Data Without Accountability
Finance runs on data, yet its integrity remains fragile. The LIBOR scandal showed how easily benchmark data could be manipulated when responsibility was unclear. More recently, attention has shifted to ESG metrics, where firms increasingly rely on self-reported data under frameworks such as the EU’s Sustainable Finance Disclosure Regulation and the UK’s Sustainability Disclosure Requirements.
The assumption is that more data improves transparency. In reality, it can obscure accountability. Complex scoring systems and ratings models create the appearance of rigour while masking who is responsible for underlying judgements. This opens the door to what some call “ethics washing”, where firms appear compliant through sophisticated reporting.
AI-driven analytics add another layer of distance. Decisions become embedded in models rather than owned by individuals. Without clear accountability, better data does not prevent misconduct. It simply makes it harder to trace.
Leadership Immunity
One of the most corrosive weaknesses in financial ethics programmes is the widespread belief that senior leaders rarely face meaningful consequences. When accountability appears uneven, credibility collapses. Staff quickly notice when junior employees are disciplined while senior executives remain insulated.
The UK’s SMCR was designed to address this by assigning clear personal responsibility to named individuals. It has improved clarity, yet high-profile enforcement against top executives remains limited. Responsibility may be defined on paper, but consequences are still rare in practice.
Recent conduct failures across major banks have reinforced this perception. Firms often respond with internal reviews and governance changes, while senior leadership remains largely intact. Boards tend to prioritise reputational containment over visible accountability.
A growing trend is the use of collective decision-making as a shield. When responsibility is shared, it becomes difficult to attribute fault to any one individual. The result is a quiet erosion of trust. Without clear and visible accountability at the top, ethics programmes lose authority throughout the organisation.
Synthesis: Why Ethics Programmes Keep Failing
Across finance, a clear pattern emerges.
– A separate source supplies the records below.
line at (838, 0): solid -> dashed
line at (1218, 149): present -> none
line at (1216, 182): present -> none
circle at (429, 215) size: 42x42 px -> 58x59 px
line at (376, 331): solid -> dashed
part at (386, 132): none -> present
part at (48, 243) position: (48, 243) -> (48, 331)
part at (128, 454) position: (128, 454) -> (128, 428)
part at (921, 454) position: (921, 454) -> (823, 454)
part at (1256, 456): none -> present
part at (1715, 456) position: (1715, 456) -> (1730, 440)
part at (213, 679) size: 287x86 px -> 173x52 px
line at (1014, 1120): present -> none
Firms build compliance systems without ownership, design incentives without integrity, and operate complex structures without clear responsibility. Data proliferates, yet consequences remain weak, while senior leaders often avoid meaningful risk. These failures reinforce each other rather than exist in isolation.
The legacy of scandals such as LIBOR manipulation and widespread mis-selling in the UK shows how these dynamics combine in practice. Strong rules existed, yet accountability was diffuse.
Ethics programmes fail because they are built around systems rather than people. Policies, dashboards and controls cannot substitute for individual responsibility. Until accountability is clearly assigned and consistently enforced, even the most sophisticated frameworks will struggle to change behaviour.
Conclusion
The future of ethics in finance lies not in more policies but in stronger accountability architecture. That means clearly named individuals responsible for key risks, consistent use of clawbacks and sanctions, and transparent mapping of who makes decisions and why. Regulators in the UK are already moving in this direction through frameworks such as the SMCR, with similar thinking emerging across European supervision.
Technology will also play a role, but its value will depend on whether it tracks responsibility as well as outcomes. Systems can highlight what went wrong, but they must also show who was accountable.
Until accountability becomes visible and unavoidable at every level, ethics will remain more performance than practice. In finance, real change will only come when responsibility is personal and cannot be ignored.
And what about you…?
- If a major ethical breach occurred in your organisation tomorrow, could you clearly identify who is personally accountable—or would responsibility be spread too thinly to act decisively?
- How often do your ethics and compliance processes influence real decision-making, rather than simply documenting it after the fact?